Molti anni fa mi resi conto che un libro, un romanzo, è un sogno che chiede di essere scritto nello stesso modo in cui ci s'innamora di qualcuno: il sogno diventa irresistibile, non c'è niente che tu possa fare, e infine cedi e soccombi anche se il tuo istinto ti dice di battertela a gambe perché potrebbe trattarsi, dopotutto, di un gioco pericoloso – in cui qualcuno probabilmente si farà male.

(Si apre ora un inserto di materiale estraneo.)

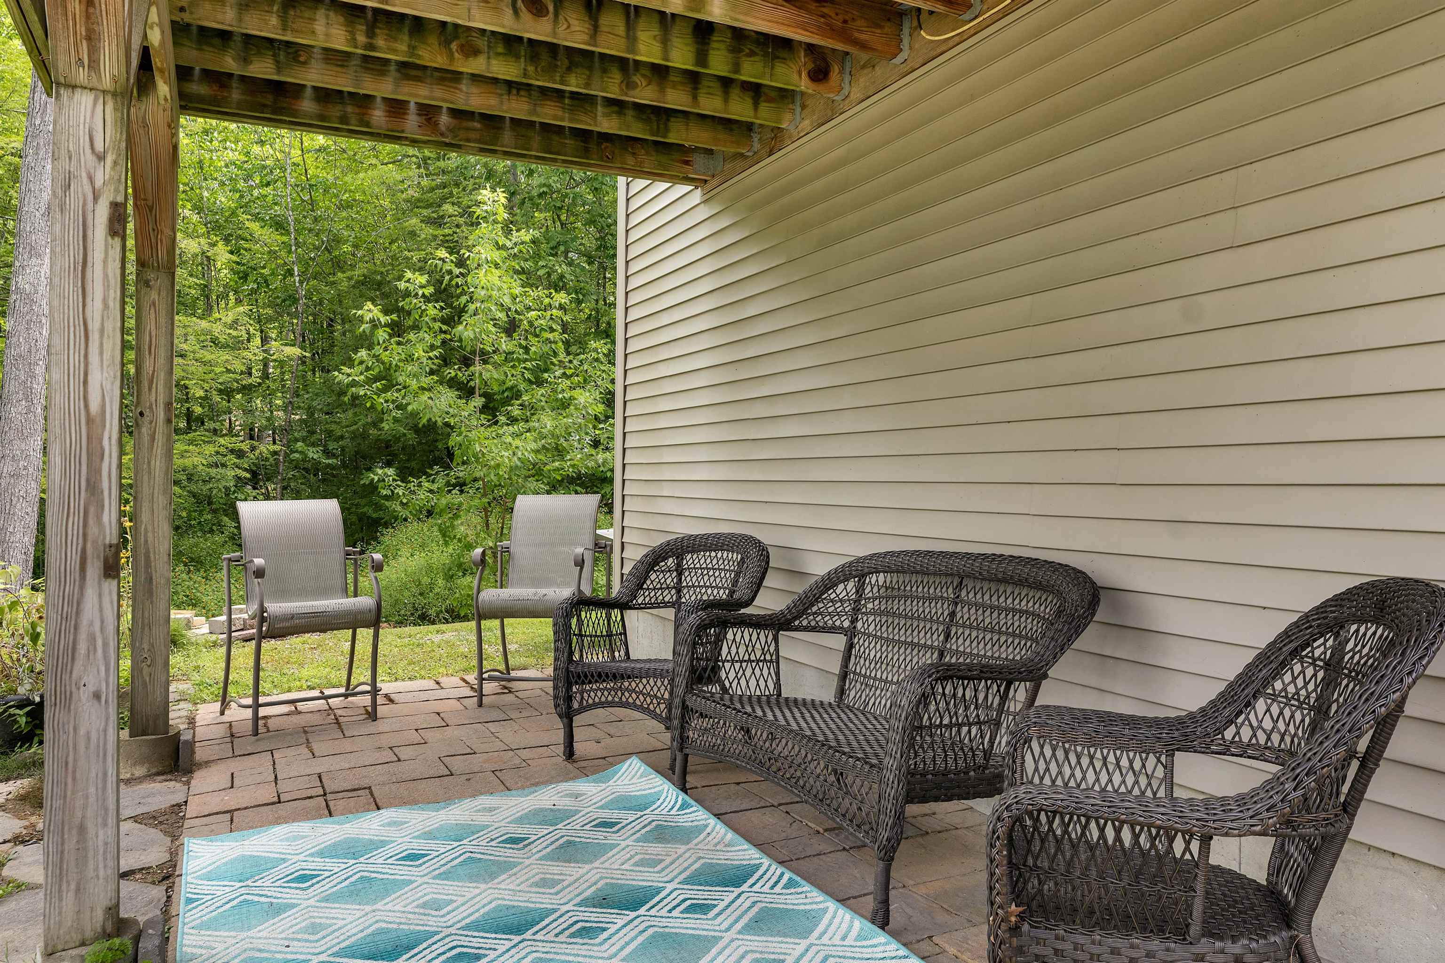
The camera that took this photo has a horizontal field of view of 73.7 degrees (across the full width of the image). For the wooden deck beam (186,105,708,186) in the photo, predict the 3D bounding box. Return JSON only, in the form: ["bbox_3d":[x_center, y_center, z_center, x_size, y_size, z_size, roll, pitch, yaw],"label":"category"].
[{"bbox_3d":[-1.258,-1.672,4.588,2.613,0.201,0.045,-1,1,-27],"label":"wooden deck beam"}]

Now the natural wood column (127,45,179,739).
[{"bbox_3d":[-2.413,-0.306,4.092,0.141,2.734,0.141,1,0,-27],"label":"natural wood column"}]

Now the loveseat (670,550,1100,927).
[{"bbox_3d":[0.438,0.692,3.184,0.799,0.915,1.337,1,0,-27],"label":"loveseat"}]

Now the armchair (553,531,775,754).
[{"bbox_3d":[-0.257,0.685,4.176,0.683,0.909,0.804,1,0,25],"label":"armchair"}]

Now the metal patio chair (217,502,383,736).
[{"bbox_3d":[-2.026,0.602,4.623,0.623,1.045,0.663,1,0,-38],"label":"metal patio chair"}]

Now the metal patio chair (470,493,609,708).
[{"bbox_3d":[-0.948,0.613,5.115,0.623,1.045,0.663,1,0,3],"label":"metal patio chair"}]

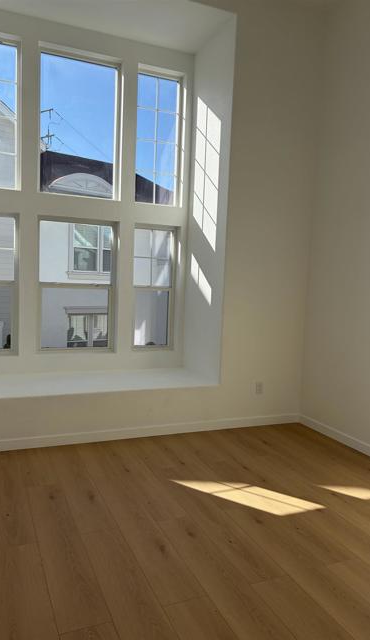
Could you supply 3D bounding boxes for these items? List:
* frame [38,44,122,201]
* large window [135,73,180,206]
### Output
[{"bbox_3d":[-1.102,-2.035,5.063,0.854,1.473,0.110,0,5,-23],"label":"frame"},{"bbox_3d":[-0.311,-2.026,5.443,0.503,1.421,0.100,0,5,-23],"label":"large window"}]

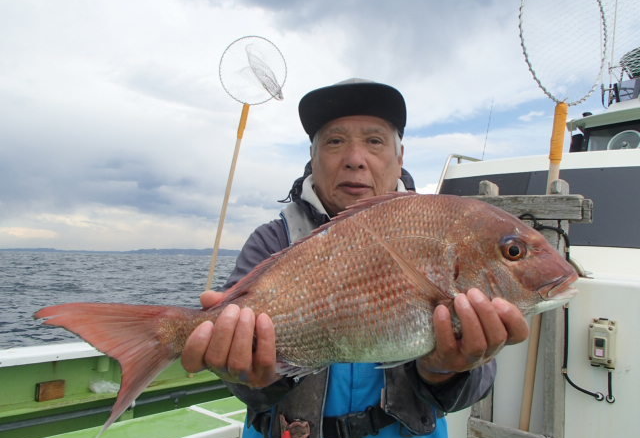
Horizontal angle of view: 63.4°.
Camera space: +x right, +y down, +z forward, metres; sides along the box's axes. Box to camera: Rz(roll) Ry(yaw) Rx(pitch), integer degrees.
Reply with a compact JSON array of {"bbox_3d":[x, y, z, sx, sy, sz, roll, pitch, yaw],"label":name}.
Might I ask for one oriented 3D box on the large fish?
[{"bbox_3d":[-0.015,0.092,0.555,0.565,0.200,0.100,-10,-7,-5],"label":"large fish"}]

Da sopra gli occhiali da sole lo studia lo stesso Ellis; gli occhi appannati per la brama e il Valium. Segretamente omosessuale, benché fidanzato con la figlia di un famoso produttore cinematografico, l'autore sperimenta una dolorosa attrazione verso l'ultimo arrivato in città. E ne fa, presto, la sua ossessione. Il trasferimento di Robert coinciderà con un'ondata di follia lunga l'intero anno scolastico. È realmente lui il responsabile della rete di delitti che si stringe sempre più intorno agli amici di Bret? O la sua colpa più imperdonabile è quella di aver infranto il sogno di illusoria perfezione dei protagonisti, ponendo freno a un'estate creduta, a torto, senza fine? Tutti hanno un segreto. Tutti stalkerizzano tutti. In settecento pagine, a momenti alterni, tutti saranno vittime e carnefici; intrusi e perseguitati. A quarant'anni di distanza dai tragici eventi del 1981, l'autore sfida il disturbo post-traumatico da stress e sfoglia a ritroso un annuario dalla nutrita sezione in memoriam. Questa è una storia vera. O quasi.

Voi tutti non fate altro che proteggervi a vicenda. Da cosa? Dalla realtà.

Irresistibile nella sua inattendibilità, Ellis è ammicca furbamente ai temi caldi dei social: la retromania, l'autofiction, il true crime, il queerbaiting. Prende i tormentoni contemporanei e, all'apparenza, li sconsacra. Ma, a dispetto del cinismo diffuso – la dedica del romanzo recita proprio: A nessuno –, ci restituisce la rievocazione più verosimile e accorata di una generazione, di un mondo, a un passo dall'annientamento. Le schegge è un elettrizzante incubo vestito Ralph Lauren in cui il sangue e lo sperma, le paranoie e le prurigini occultano la nostalgia per un inconfessato primo amore. Lettore e cinefilo instancabile, il giovane Bret guardava il mondo con il voyeurismo compulsivo tipico degli scrittori. La sua futura professione lo rendeva attento già allora. Lo rendeva già bugiardo. Fermo al tempo dei suoi sconsiderati sedici anni, firma un thriller tanto spaventoso quanto eccitante – di quelli da leggere con la luce accesa, e con un'erezione prepotente nei boxer. Ma anche un sorprendente amarcord sull'impossibilità di risolvere il giallo di Robert Mallory, quando si è ancora intimamente irrisolti come adulti. Cosa resterà di quegli anni Ottanta? La voglia di vivere, amplificata a dismisura dalla paura di morire. Le schegge di un trip stupefacente, da cui sarà amaro svegliarsi soltanto per poi scoprirsi casti, invecchiati, sobri.